The College of Sciences is delighted to announce the appointment of Anton Gartner as Professor of Genetics at the University of Dundee. Anton Gartner, a Principal Investigator at the Centre for Gene Regulation and Expression joined the College of Life Sciences in 2004 as a CRUK Research Fellow and was awarded a Wellcome Trust Senior Research Fellowship in 2010.

Born in Vienna, Austria Professor Gartner received his undergraduate degree at the University of Vienna, and his PhD from the Institute for Molecular Pathology, Vienna. He went on to take up postdoctoral positions at the Institute for General Biochemistry and Molecular Cell Biology (University of Vienna) and with Dr. Michael Hengartner, at the Cold Spring Harbor Laboratory. From 2000-2004 he was Junior Group Leader at the Max Planck Institute for Biochemistry in the Department of Cell Biology. He became Reader that University of Dundee in 2010.

Professor Gartner’s research explores the use of C. elegans genetics as a model for studying basic biological problems including uncovering DNA damage and stress response pathways.  The multicellular organism shares many fundamental genetic programs with humans suggesting that results obtained in the C. elegans system are likely to be applicable to mammalian systems. His work on C. elegans is facilitated by the simplicity of the organism at the developmental and anatomical level, by the ease of its maintenance, as well as by the power of forward and reverse genetic procedures.

His lab uses a “whole organism” based approach to study cellular phenotypes in their natural context. C. elegans, the simple most animal system allowing for forward genetic screening, is unique in allowing for genome wide RNAi screening where RNAi is applied at the organismal level. He uses C. elegans genetic approaches to better understand genetic pathways relating to C. elegans germ cell development and integrity as well as on DNA damage response pathways needed for maintaining the genome integrity of germ cells. He has also begun to explore C. elegans to uncover molecular mechanisms leading to Parkinson’s Disease. Focusing on C. elegans models for dopaminergic neurodegeneration which is the key pathology of Parkinson’s.

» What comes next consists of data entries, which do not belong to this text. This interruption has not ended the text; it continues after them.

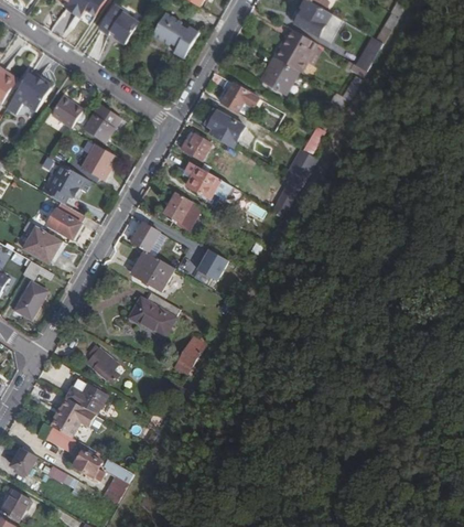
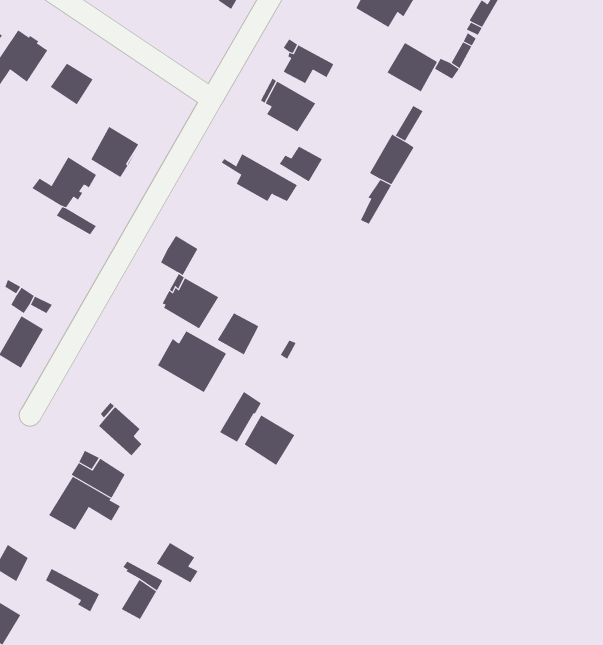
building: [260,57,298,94] -> [386,42,438,92]
building: [84,105,120,142] -> none
building: [180,135,212,161] -> [279,146,323,182]
building: [163,192,201,230] -> none
building: [45,208,80,239] -> none
building: [23,226,62,264] -> none
building: [196,250,227,281] -> [217,313,259,355]
building: none -> [244,415,295,466]
building: [73,451,104,481] -> [156,542,198,583]

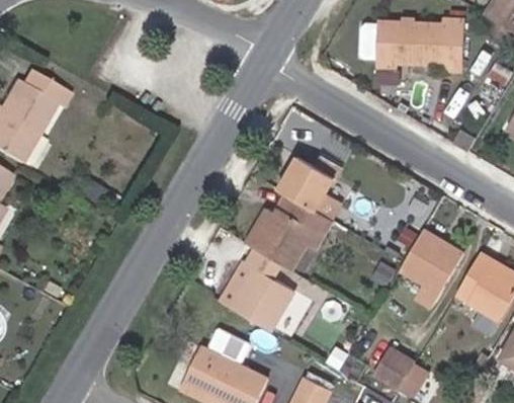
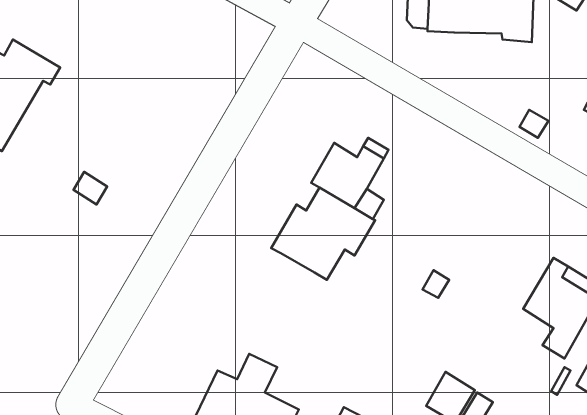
building: [400,229,464,308] -> none
building: [219,248,294,331] -> none

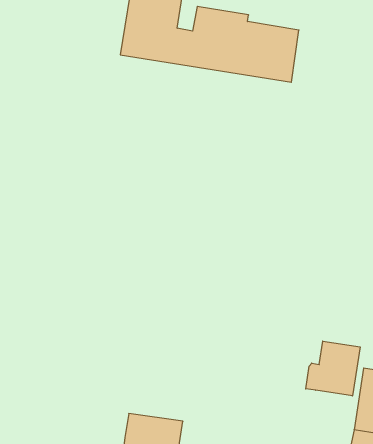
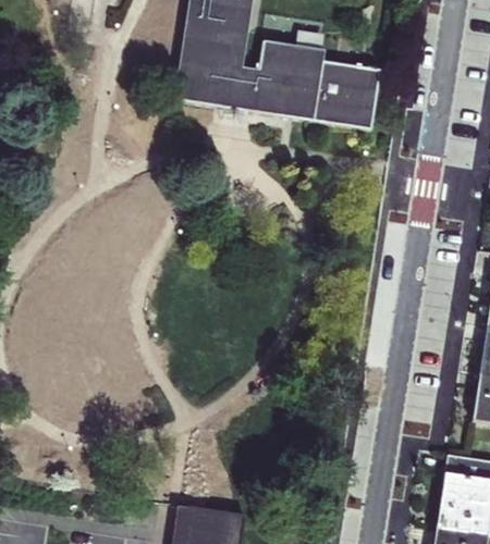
building: [306,341,360,396] -> none

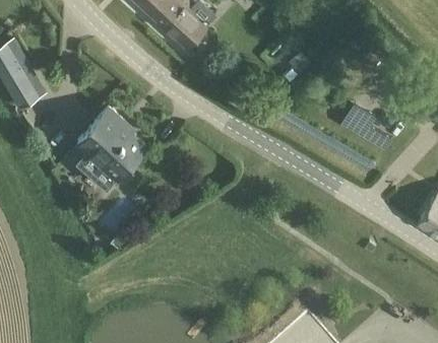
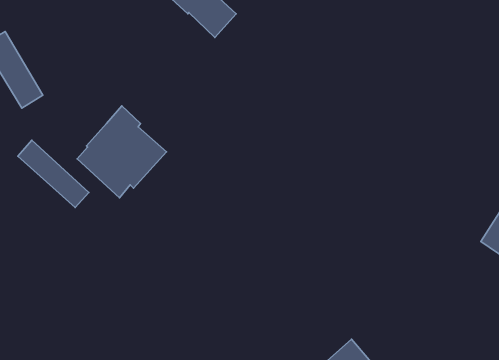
building: [342,107,389,151] -> none
building: none -> [18,140,89,207]

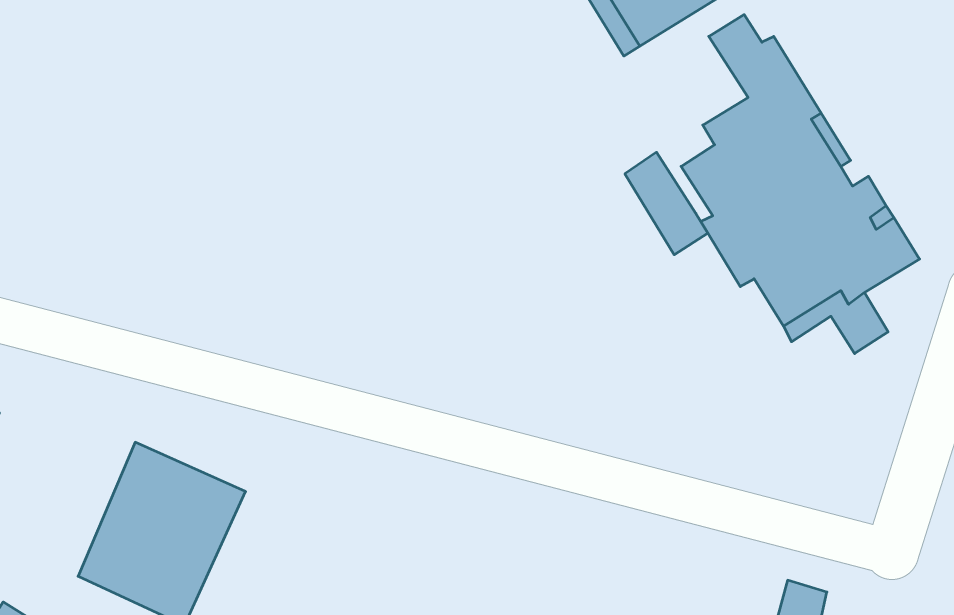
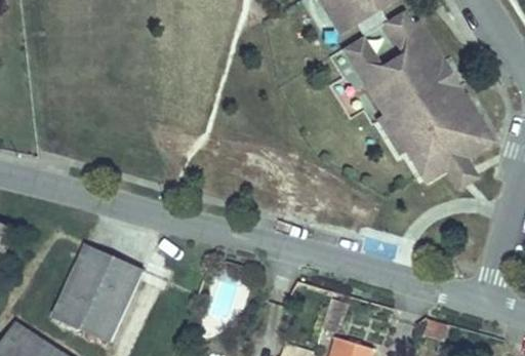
building: [625,152,708,255] -> [341,43,385,96]

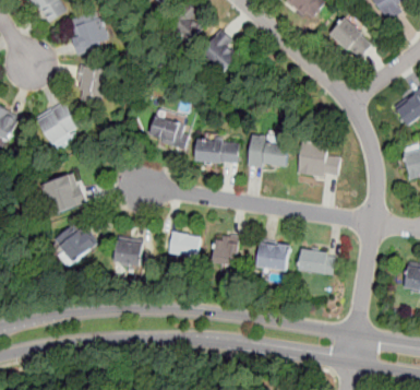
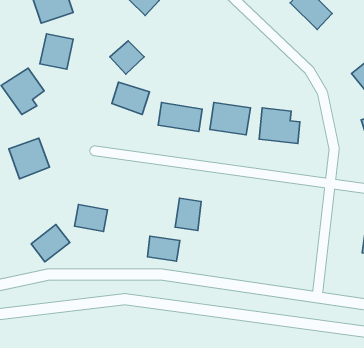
building: [201,39,236,73] -> [110,41,144,74]
building: [56,224,95,262] -> [31,224,70,262]
building: [166,232,199,257] -> [148,236,180,261]
building: [255,240,289,270] -> none
building: [297,248,335,275] -> none

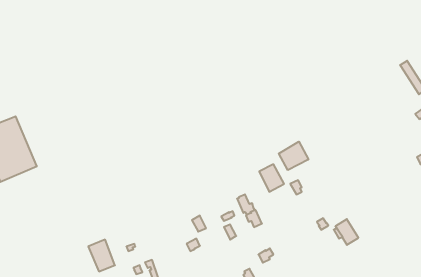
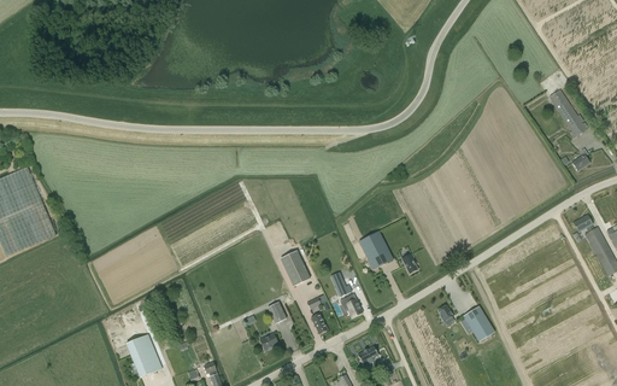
building: [279,142,308,170] -> none
building: none -> [280,251,310,286]

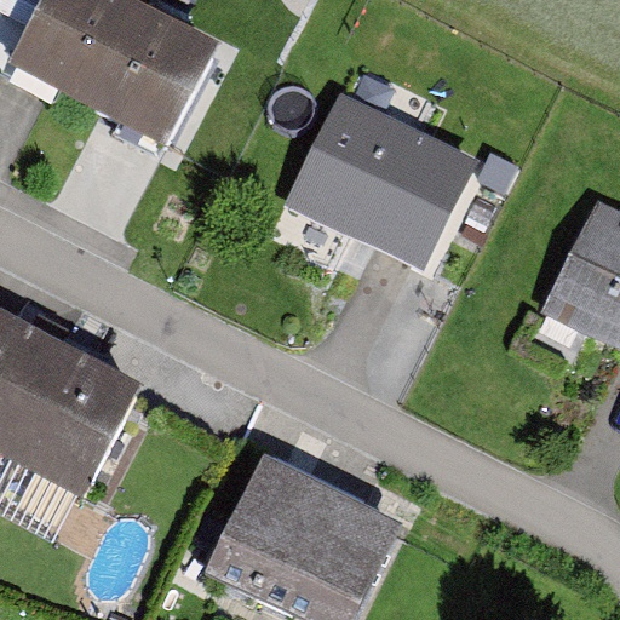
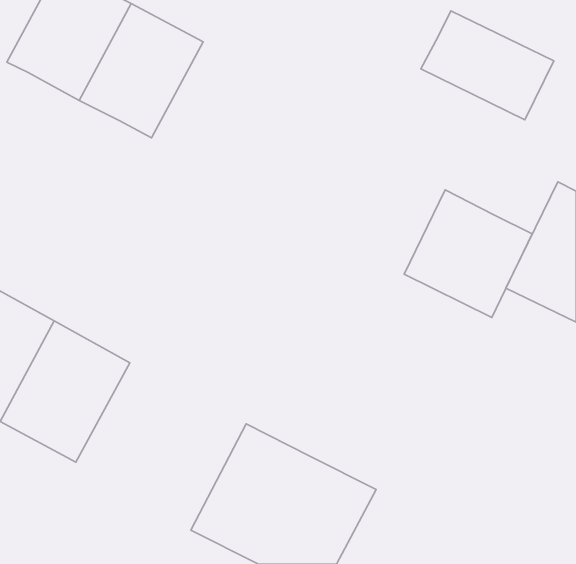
building: none -> [421,11,554,120]
building: [291,92,473,265] -> none
building: none -> [404,190,532,317]

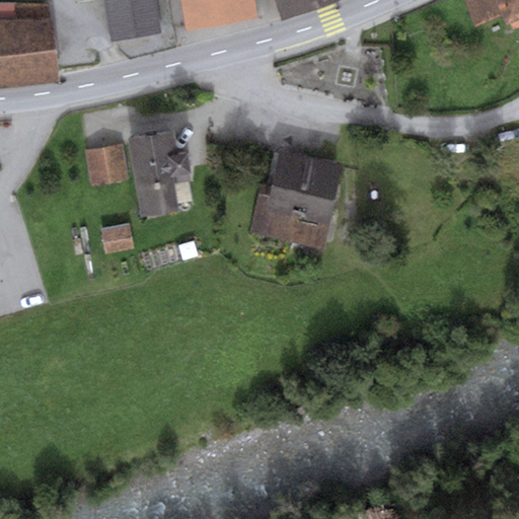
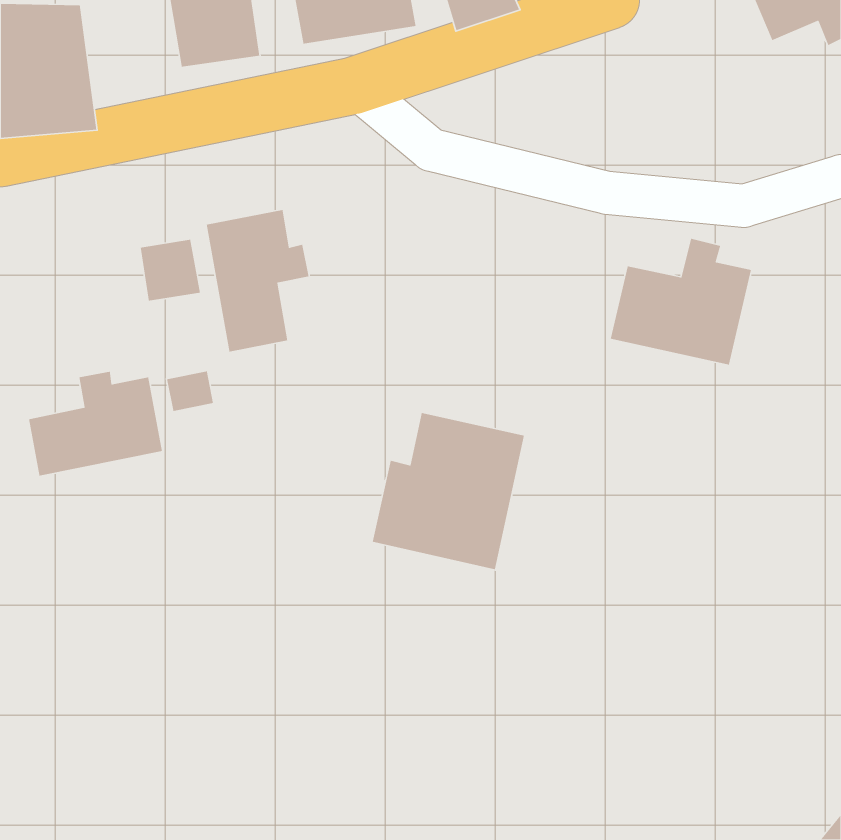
building: none -> [610,238,752,366]
building: [249,151,344,248] -> [372,412,525,570]
building: none -> [28,371,163,476]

He has established research collaborations within the College of Life Sciences and the College of Medicine Dentistry and Nursing to complement his genetic research and to aid other labs in efficiently using the C. elegans model. Projects include the visualisation of key aspects of DNA replication in early C. elegans embryos, and taking full advantage of advanced quantitative mass spectroscopy based approaches.

Professor Gartner has used his research to help raise money for Parkinson’s UK and their mascot Dave the Worm is inspired by work in his lab. Identifying himself as l’enfant terrible of the CLS research community, Professor Gartner’s response to his appointment was characteristically sardonic,

“Growing up in a country obsessed with titles, becoming a Professor is a scary thought; even the most dull, colorless and indifferent Grammar School teachers were to be called Professors. In any case, I vividly remember our response. ‘Herr Professor even yourself are not convinced about the nonsense you are teaching’. In any case I hope to be challenged as well.”